• _Problem details_: Check each line of the listing below for the string "owner", then give only the number of lines where it occurs.

• _Material provided_:
-- Opening Marker --
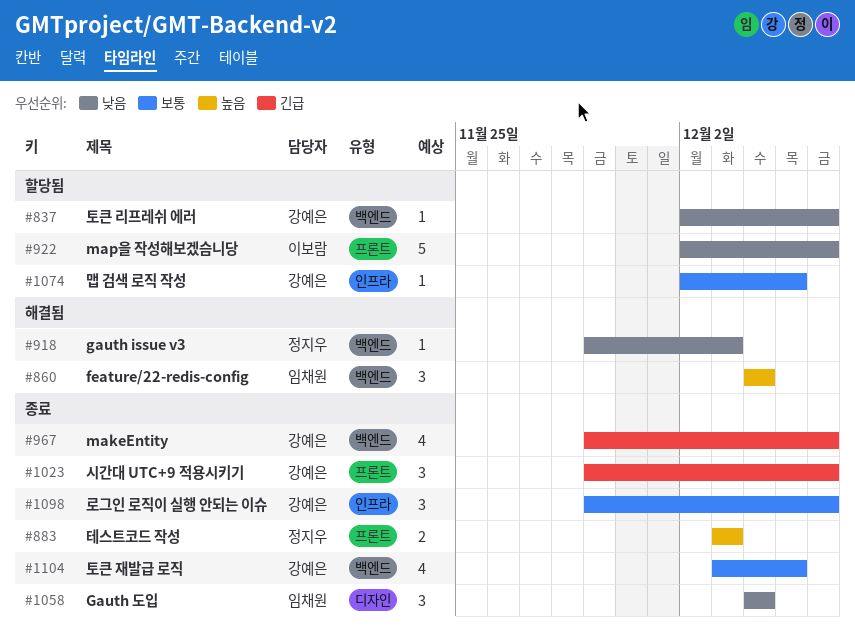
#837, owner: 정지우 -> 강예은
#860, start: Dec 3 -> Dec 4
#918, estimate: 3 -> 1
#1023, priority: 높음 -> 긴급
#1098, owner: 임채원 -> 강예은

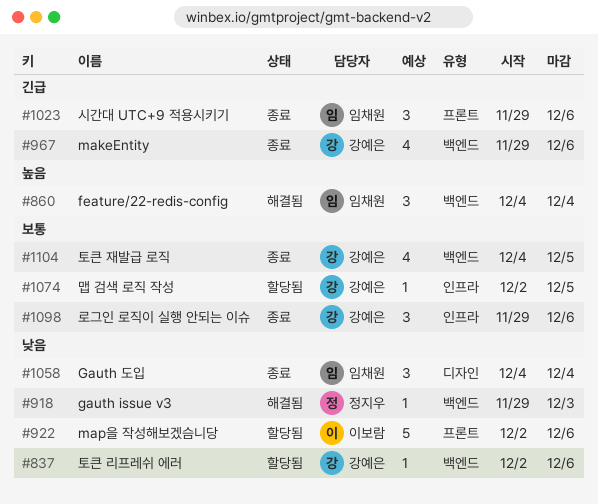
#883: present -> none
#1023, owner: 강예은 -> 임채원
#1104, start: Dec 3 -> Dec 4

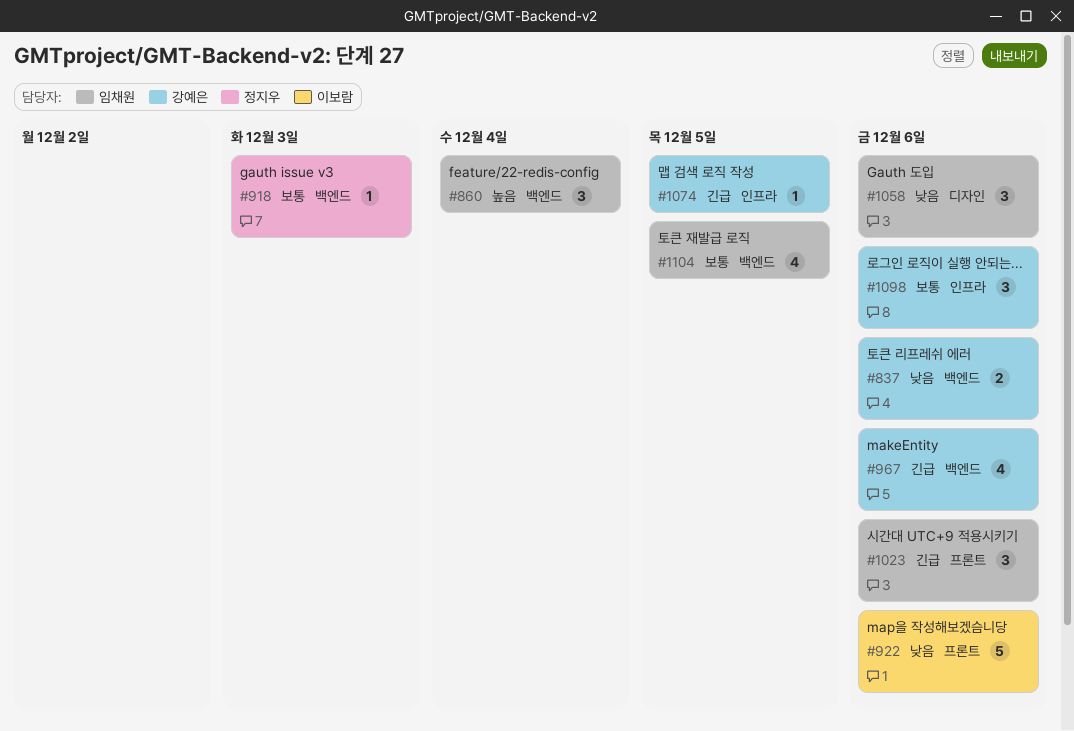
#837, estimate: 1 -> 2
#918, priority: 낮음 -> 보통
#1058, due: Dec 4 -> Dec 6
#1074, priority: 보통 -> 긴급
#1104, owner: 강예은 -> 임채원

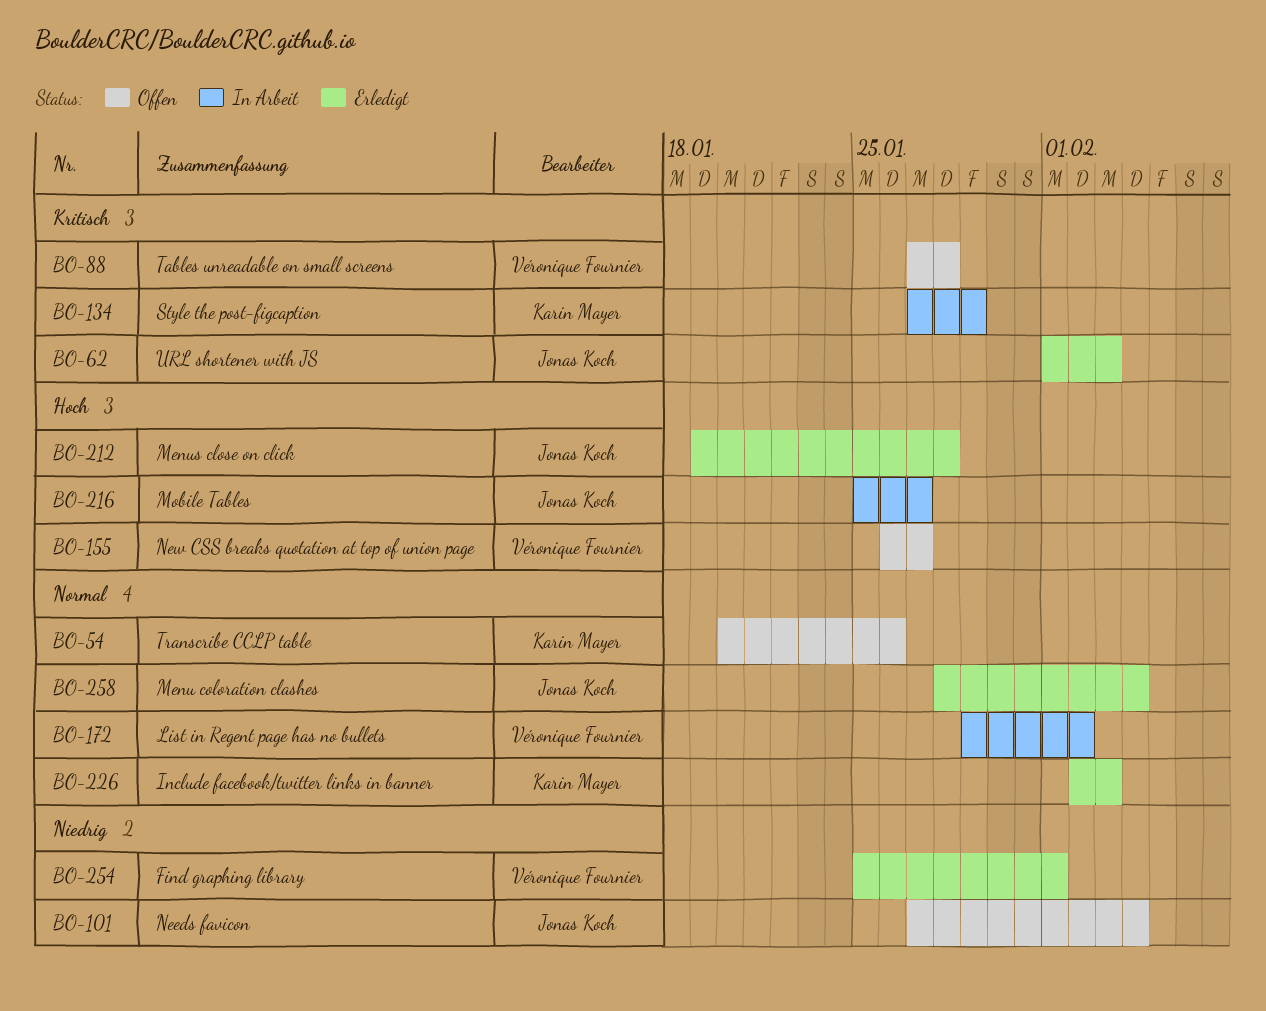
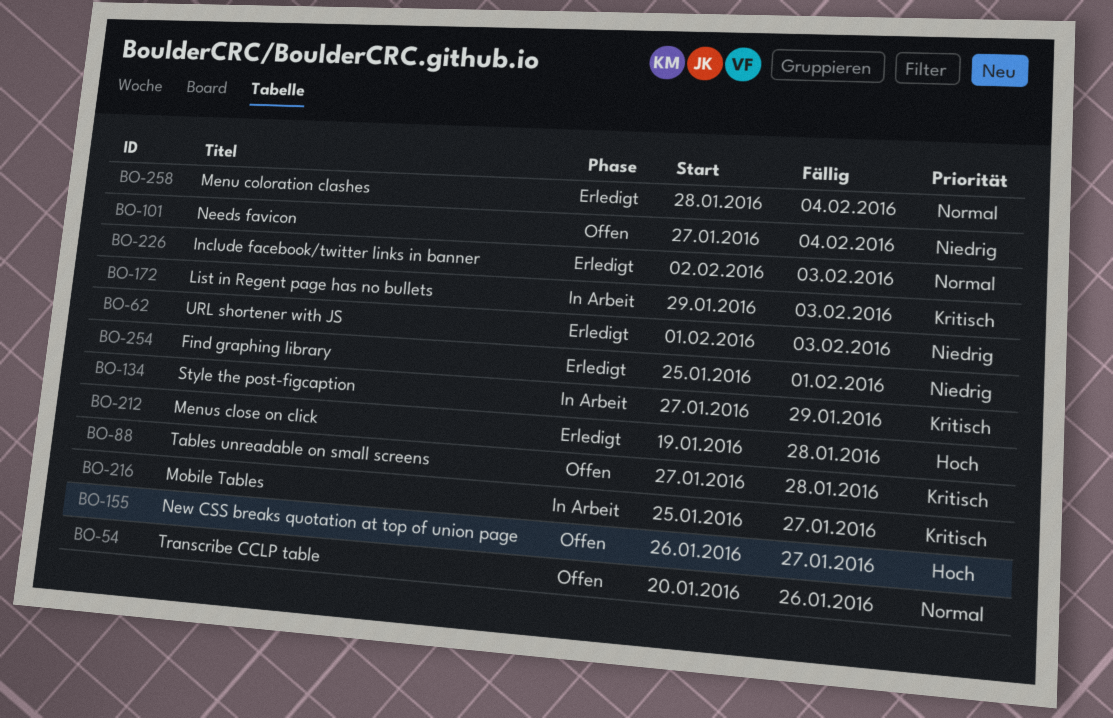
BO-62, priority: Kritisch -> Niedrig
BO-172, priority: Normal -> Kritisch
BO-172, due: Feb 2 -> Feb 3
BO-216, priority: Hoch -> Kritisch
-- Closing Marker --
• _Your response_: 4